→ Work item: Output the data below in full, character for character.

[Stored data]
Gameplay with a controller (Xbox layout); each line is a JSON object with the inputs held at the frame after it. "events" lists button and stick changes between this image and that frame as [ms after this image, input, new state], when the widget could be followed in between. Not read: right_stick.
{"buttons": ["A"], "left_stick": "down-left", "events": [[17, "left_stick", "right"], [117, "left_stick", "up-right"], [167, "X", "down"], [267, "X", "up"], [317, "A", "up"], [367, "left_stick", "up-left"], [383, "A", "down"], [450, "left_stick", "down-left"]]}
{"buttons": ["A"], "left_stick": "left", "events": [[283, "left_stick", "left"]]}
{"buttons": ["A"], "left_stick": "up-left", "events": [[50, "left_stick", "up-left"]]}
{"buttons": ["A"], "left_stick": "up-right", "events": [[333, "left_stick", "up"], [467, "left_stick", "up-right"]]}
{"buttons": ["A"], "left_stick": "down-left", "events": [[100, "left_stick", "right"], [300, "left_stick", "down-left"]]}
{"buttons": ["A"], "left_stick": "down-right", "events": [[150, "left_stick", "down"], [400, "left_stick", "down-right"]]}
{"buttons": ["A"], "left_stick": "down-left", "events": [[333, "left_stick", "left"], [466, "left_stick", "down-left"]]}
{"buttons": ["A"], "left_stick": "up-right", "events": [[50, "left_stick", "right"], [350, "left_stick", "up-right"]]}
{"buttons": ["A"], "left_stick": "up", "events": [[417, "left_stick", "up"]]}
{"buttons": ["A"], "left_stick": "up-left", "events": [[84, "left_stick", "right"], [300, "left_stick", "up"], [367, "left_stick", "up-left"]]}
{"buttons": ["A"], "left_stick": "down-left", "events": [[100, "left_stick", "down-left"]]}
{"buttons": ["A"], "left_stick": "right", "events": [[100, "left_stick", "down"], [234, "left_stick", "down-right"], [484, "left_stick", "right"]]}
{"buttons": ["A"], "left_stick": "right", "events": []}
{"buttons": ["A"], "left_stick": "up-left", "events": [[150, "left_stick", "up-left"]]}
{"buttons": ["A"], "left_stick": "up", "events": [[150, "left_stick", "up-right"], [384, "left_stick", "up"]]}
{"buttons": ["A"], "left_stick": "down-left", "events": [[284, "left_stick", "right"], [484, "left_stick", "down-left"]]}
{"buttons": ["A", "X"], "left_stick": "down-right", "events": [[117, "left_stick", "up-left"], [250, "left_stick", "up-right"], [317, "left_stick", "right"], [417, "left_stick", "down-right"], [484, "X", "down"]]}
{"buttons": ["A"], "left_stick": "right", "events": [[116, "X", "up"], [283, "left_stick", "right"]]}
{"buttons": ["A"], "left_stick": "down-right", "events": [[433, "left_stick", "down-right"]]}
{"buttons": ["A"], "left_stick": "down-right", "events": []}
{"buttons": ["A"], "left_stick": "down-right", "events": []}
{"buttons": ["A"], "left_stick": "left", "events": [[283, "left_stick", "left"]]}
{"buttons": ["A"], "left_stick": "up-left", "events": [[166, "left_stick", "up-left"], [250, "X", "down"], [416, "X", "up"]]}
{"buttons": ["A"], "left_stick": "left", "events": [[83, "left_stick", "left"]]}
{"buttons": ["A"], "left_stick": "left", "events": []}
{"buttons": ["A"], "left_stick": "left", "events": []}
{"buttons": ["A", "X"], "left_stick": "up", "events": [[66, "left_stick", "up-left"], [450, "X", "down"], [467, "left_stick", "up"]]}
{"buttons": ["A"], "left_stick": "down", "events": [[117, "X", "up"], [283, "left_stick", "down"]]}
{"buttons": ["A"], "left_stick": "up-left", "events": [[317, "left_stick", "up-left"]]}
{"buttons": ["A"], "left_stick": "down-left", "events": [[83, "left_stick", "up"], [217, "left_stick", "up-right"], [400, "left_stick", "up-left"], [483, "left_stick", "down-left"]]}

→ Output of the task:
Gameplay with a controller (Xbox layout); each line is a JSON object with the inputs held at the frame after it. "events" lists button and stick changes between this image and that frame as [ms after this image, input, new state], when the widget could be followed in between. Not read: right_stick.
{"buttons": ["A"], "left_stick": "down-left", "events": [[17, "left_stick", "right"], [117, "left_stick", "up-right"], [167, "X", "down"], [267, "X", "up"], [317, "A", "up"], [367, "left_stick", "up-left"], [383, "A", "down"], [450, "left_stick", "down-left"]]}
{"buttons": ["A"], "left_stick": "left", "events": [[283, "left_stick", "left"]]}
{"buttons": ["A"], "left_stick": "up-left", "events": [[50, "left_stick", "up-left"]]}
{"buttons": ["A"], "left_stick": "up-right", "events": [[333, "left_stick", "up"], [467, "left_stick", "up-right"]]}
{"buttons": ["A"], "left_stick": "down-left", "events": [[100, "left_stick", "right"], [300, "left_stick", "down-left"]]}
{"buttons": ["A"], "left_stick": "down-right", "events": [[150, "left_stick", "down"], [400, "left_stick", "down-right"]]}
{"buttons": ["A"], "left_stick": "down-left", "events": [[333, "left_stick", "left"], [466, "left_stick", "down-left"]]}
{"buttons": ["A"], "left_stick": "up-right", "events": [[50, "left_stick", "right"], [350, "left_stick", "up-right"]]}
{"buttons": ["A"], "left_stick": "up", "events": [[417, "left_stick", "up"]]}
{"buttons": ["A"], "left_stick": "up-left", "events": [[84, "left_stick", "right"], [300, "left_stick", "up"], [367, "left_stick", "up-left"]]}
{"buttons": ["A"], "left_stick": "down-left", "events": [[100, "left_stick", "down-left"]]}
{"buttons": ["A"], "left_stick": "right", "events": [[100, "left_stick", "down"], [234, "left_stick", "down-right"], [484, "left_stick", "right"]]}
{"buttons": ["A"], "left_stick": "right", "events": []}
{"buttons": ["A"], "left_stick": "up-left", "events": [[150, "left_stick", "up-left"]]}
{"buttons": ["A"], "left_stick": "up", "events": [[150, "left_stick", "up-right"], [384, "left_stick", "up"]]}
{"buttons": ["A"], "left_stick": "down-left", "events": [[284, "left_stick", "right"], [484, "left_stick", "down-left"]]}
{"buttons": ["A", "X"], "left_stick": "down-right", "events": [[117, "left_stick", "up-left"], [250, "left_stick", "up-right"], [317, "left_stick", "right"], [417, "left_stick", "down-right"], [484, "X", "down"]]}
{"buttons": ["A"], "left_stick": "right", "events": [[116, "X", "up"], [283, "left_stick", "right"]]}
{"buttons": ["A"], "left_stick": "down-right", "events": [[433, "left_stick", "down-right"]]}
{"buttons": ["A"], "left_stick": "down-right", "events": []}
{"buttons": ["A"], "left_stick": "down-right", "events": []}
{"buttons": ["A"], "left_stick": "left", "events": [[283, "left_stick", "left"]]}
{"buttons": ["A"], "left_stick": "up-left", "events": [[166, "left_stick", "up-left"], [250, "X", "down"], [416, "X", "up"]]}
{"buttons": ["A"], "left_stick": "left", "events": [[83, "left_stick", "left"]]}
{"buttons": ["A"], "left_stick": "left", "events": []}
{"buttons": ["A"], "left_stick": "left", "events": []}
{"buttons": ["A", "X"], "left_stick": "up", "events": [[66, "left_stick", "up-left"], [450, "X", "down"], [467, "left_stick", "up"]]}
{"buttons": ["A"], "left_stick": "down", "events": [[117, "X", "up"], [283, "left_stick", "down"]]}
{"buttons": ["A"], "left_stick": "up-left", "events": [[317, "left_stick", "up-left"]]}
{"buttons": ["A"], "left_stick": "down-left", "events": [[83, "left_stick", "up"], [217, "left_stick", "up-right"], [400, "left_stick", "up-left"], [483, "left_stick", "down-left"]]}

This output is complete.